Pendapat Para Ulama Fiqih tentang Masjid yang Sah Digunakan I’tikaf
Para fuqaha berbeda pendapat mengenai masjid yang sah dijadikan tempat i’tikaf.

  • Abu Hanifah, Ishaq, dan Abu Tsaur berpendapat bahwa i’tikaf itu sah dilakukan di setiap masjid yang dipergunakan shalat jamaah lima waktu. Hal ini berdasarkan sabda Nabi saw., “Setiap masjid yang mempunyai muazin dan imam, bisa dijadikan tempat i’tikaf.” (H.R. Daruquthni). Akan tetapi, hadits ini mursal dan dha’if, tidak bisa dijadikan dalil.
  • Imam Malik, Syafi’i, dan Daud berpendapat bahwa i’tikaf bisa dilakukan di setiap masjid, karena tidak ada satu hadits shahih pun yang memberikan batasan dalam masalah ini.
  • Para ulama Syafi’iyah berpendapat, i’tikaf lebih utama jika dilakukan di masjid jami’ karena Rasulullah sendiri i’tikaf di masjid jami’. Selain itu, jumlah jamaah yang shalat di masjid jauh lebih banyak. Dan sebaiknya tidak i’tikaf diselain masjid jami’, jika masa i’tikafnya mengenai shalat Jum’at, agar tidak memutus i’tikafnya.

Orang yang sedang beri’tikaf boleh sebagai muazin, meskipun tempat azan berada di menara masjid, masalah pintu menara berada di dalam masjid atau di serambi, karena semua itu masih termasuk masjid. Jika pintu menara berada di luar masjid, maka i’tikafnya batal jika hal itu disengaja.
Mengenai serambi masjid, maka menurut para ulama Hanafiyah, para ulama Syafi’iyah dan Ahmad (dalam satu riwayatnya), termasuk masjid.
Sedangkan menurut Malik dan Ahmad (dalam satu riwayat yang lain), tidak termasuk masjid. Karena itu, orang yang sedang beri’tikaf tidak boleh ke serambi masjid.

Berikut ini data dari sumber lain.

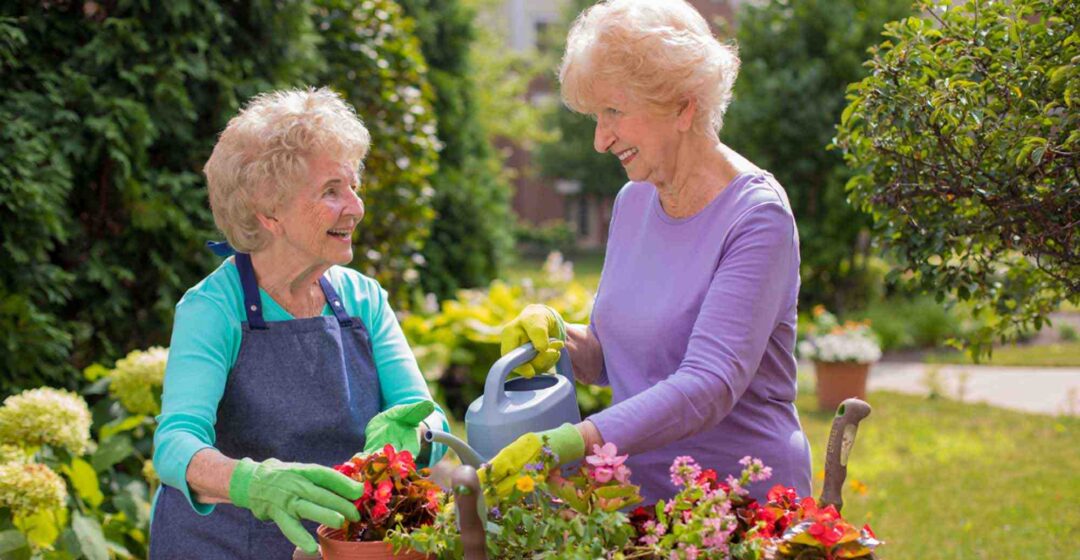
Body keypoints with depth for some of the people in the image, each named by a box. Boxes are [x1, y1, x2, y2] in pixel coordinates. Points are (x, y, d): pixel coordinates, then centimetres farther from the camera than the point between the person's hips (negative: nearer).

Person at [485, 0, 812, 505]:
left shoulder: (756, 217, -12)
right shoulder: (633, 201, 10)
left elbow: (709, 386, -22)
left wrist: (570, 442, -31)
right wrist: (557, 336, -1)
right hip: (640, 496, 6)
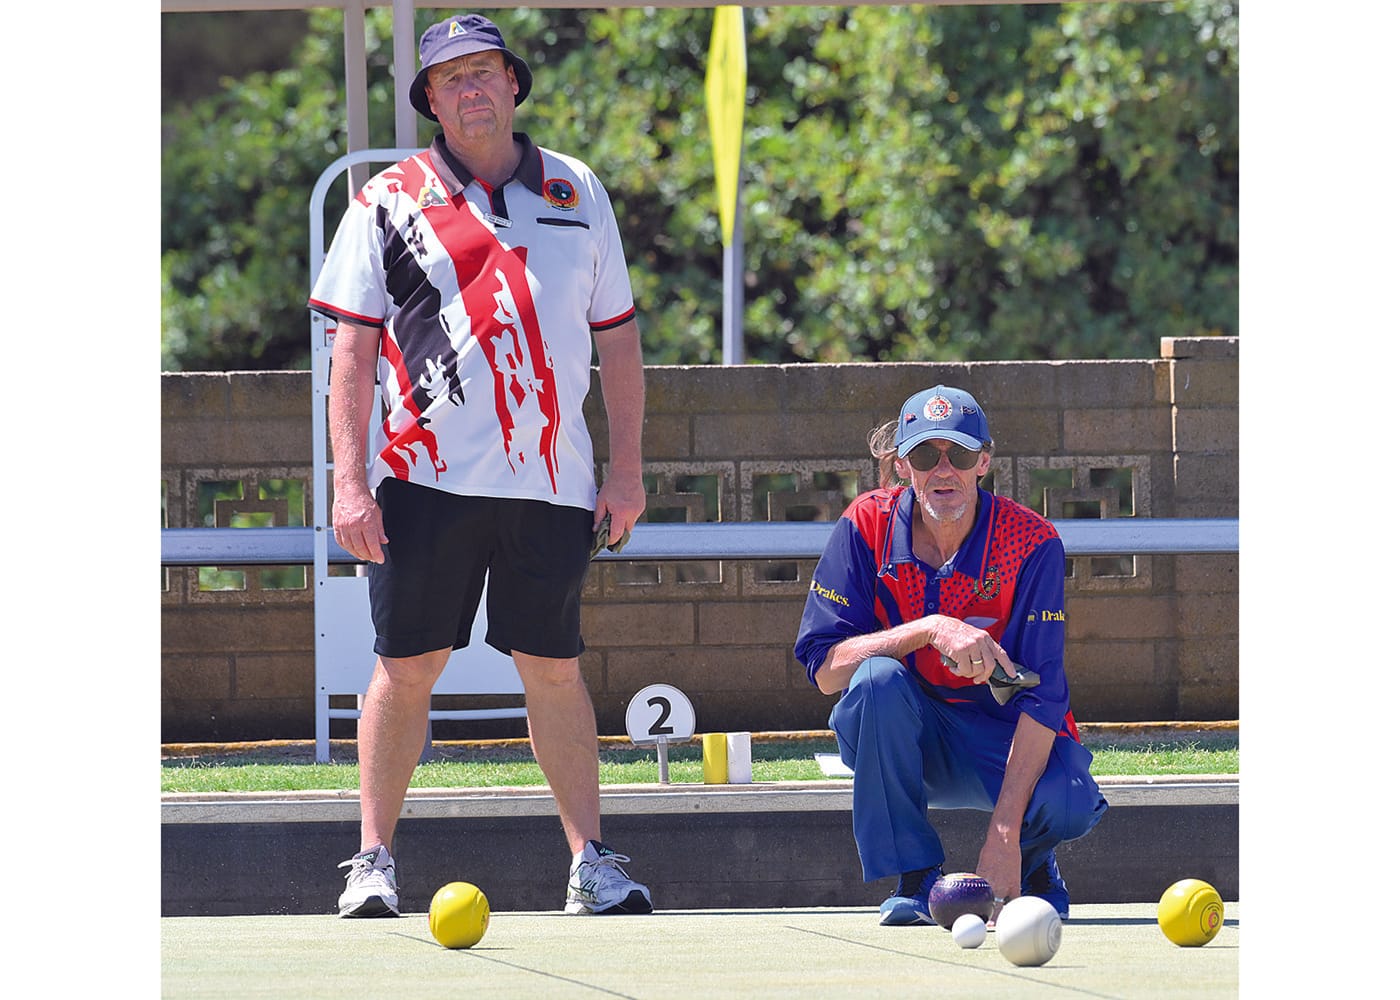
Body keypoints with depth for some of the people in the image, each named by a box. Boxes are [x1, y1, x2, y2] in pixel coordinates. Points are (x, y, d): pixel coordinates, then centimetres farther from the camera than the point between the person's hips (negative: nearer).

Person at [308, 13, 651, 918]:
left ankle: (591, 863, 7)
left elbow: (618, 336, 14)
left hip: (554, 481, 2)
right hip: (428, 473, -2)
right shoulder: (390, 201, 4)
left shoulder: (577, 192, 12)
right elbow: (353, 348, 1)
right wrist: (350, 484, -8)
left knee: (554, 670, 4)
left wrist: (628, 470, 7)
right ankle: (375, 861, 6)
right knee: (407, 667, -2)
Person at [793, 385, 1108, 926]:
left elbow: (1041, 695, -22)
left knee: (1068, 805, -34)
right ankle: (916, 881, -19)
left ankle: (1031, 864, 6)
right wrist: (930, 629, -34)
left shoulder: (1032, 542, -16)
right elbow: (824, 667, -18)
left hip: (1003, 736, -1)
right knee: (878, 678, -33)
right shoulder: (868, 526, -11)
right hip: (908, 738, 1)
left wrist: (1005, 832, -31)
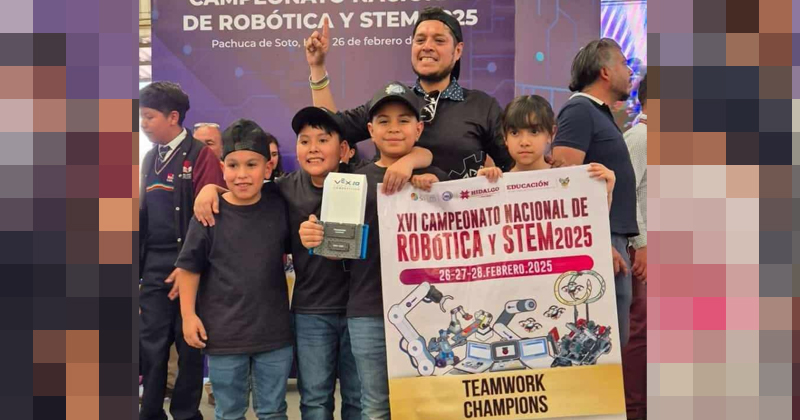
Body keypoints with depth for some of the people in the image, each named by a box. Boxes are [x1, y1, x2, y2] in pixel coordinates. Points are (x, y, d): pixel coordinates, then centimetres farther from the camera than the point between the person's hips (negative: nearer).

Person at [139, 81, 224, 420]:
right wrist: (139, 260, 13)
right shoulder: (150, 158, 15)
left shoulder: (201, 156, -8)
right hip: (154, 266, 6)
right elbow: (144, 212, 18)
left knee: (189, 344, 6)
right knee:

Jumhur ulama berpendapat, tidak sah bagi seorang wanita untuk beri’tikaf di masjid rumah sendiri, karena masjid di rumah itu tidak dikatakan masjid, dan semua ulama sepakat, bahwa itu boleh dijual. Dan ada riwayat shahih yang menyebutkan bahwa para istri Nabi saw. melakukan i’tikaf di masjid Nabawi.
Puasa Orang yang Sedang I’tikaf
Berpuasa saat i’tikaf adalah perbuatan yang baik dan jika tidak puasa, tidak mengapa.
Bukhari meriwayatkan dari Ibnu Umar ra. bahwa Umar bertanya kepada Nabi saw., “Ya Rasulullah, pada masa Jahiliah aku telah bernazar akan beri’tikaf satu malam di Masjidil Haram.” Nabi bersabda, “Penuhilah nazarmu itu!”
Perintah Nabi agar Umar ra memenuhi nazarnya itu adalah dalil bahwa berpuasa bukan merupakan syarat i’tikaf, karena puasa tidak sah di malam hari.
Sa’id bin Manshur meriwayatkan bahwa Abu Sahl bercerita, “Seorang wanita dari keluargaku punya tanggungan i’tikaf. Maka aku bertanya kepada Umar bin Abdul Aziz. Lalu ia menjawab, ‘Ia tidak harus berpuasa kecuali jika ia sendiri yang bernazar hendak melakukannya.’ Maka Zuhri berkata, ‘I’tikaf tidak sah kecuali disertai puasa.’ Umar bertanya, ‘Apakah itu dari Nabi saw.?’ Zuhri menjawab, ‘Tidak.’ Umar bertanya, ‘Dari Umar?’ Zuhri menjawab, ‘Tidak.’ Abu Sahl berkata, ‘Kalau tidak salah, Umar berkata, “Dari Utsman?”‘ Zuhri menjawab, ‘Tidak.’ Lalu aku meninggalkannya dan pergi menemui Atha’ dan Thawus untuk menanyakan hal itu. Thawus berkata, ‘Wanita itu tidak wajib puasa kecuali jika ia bernazar akan puasa.’ Atha’ juga mengatakan demikian.”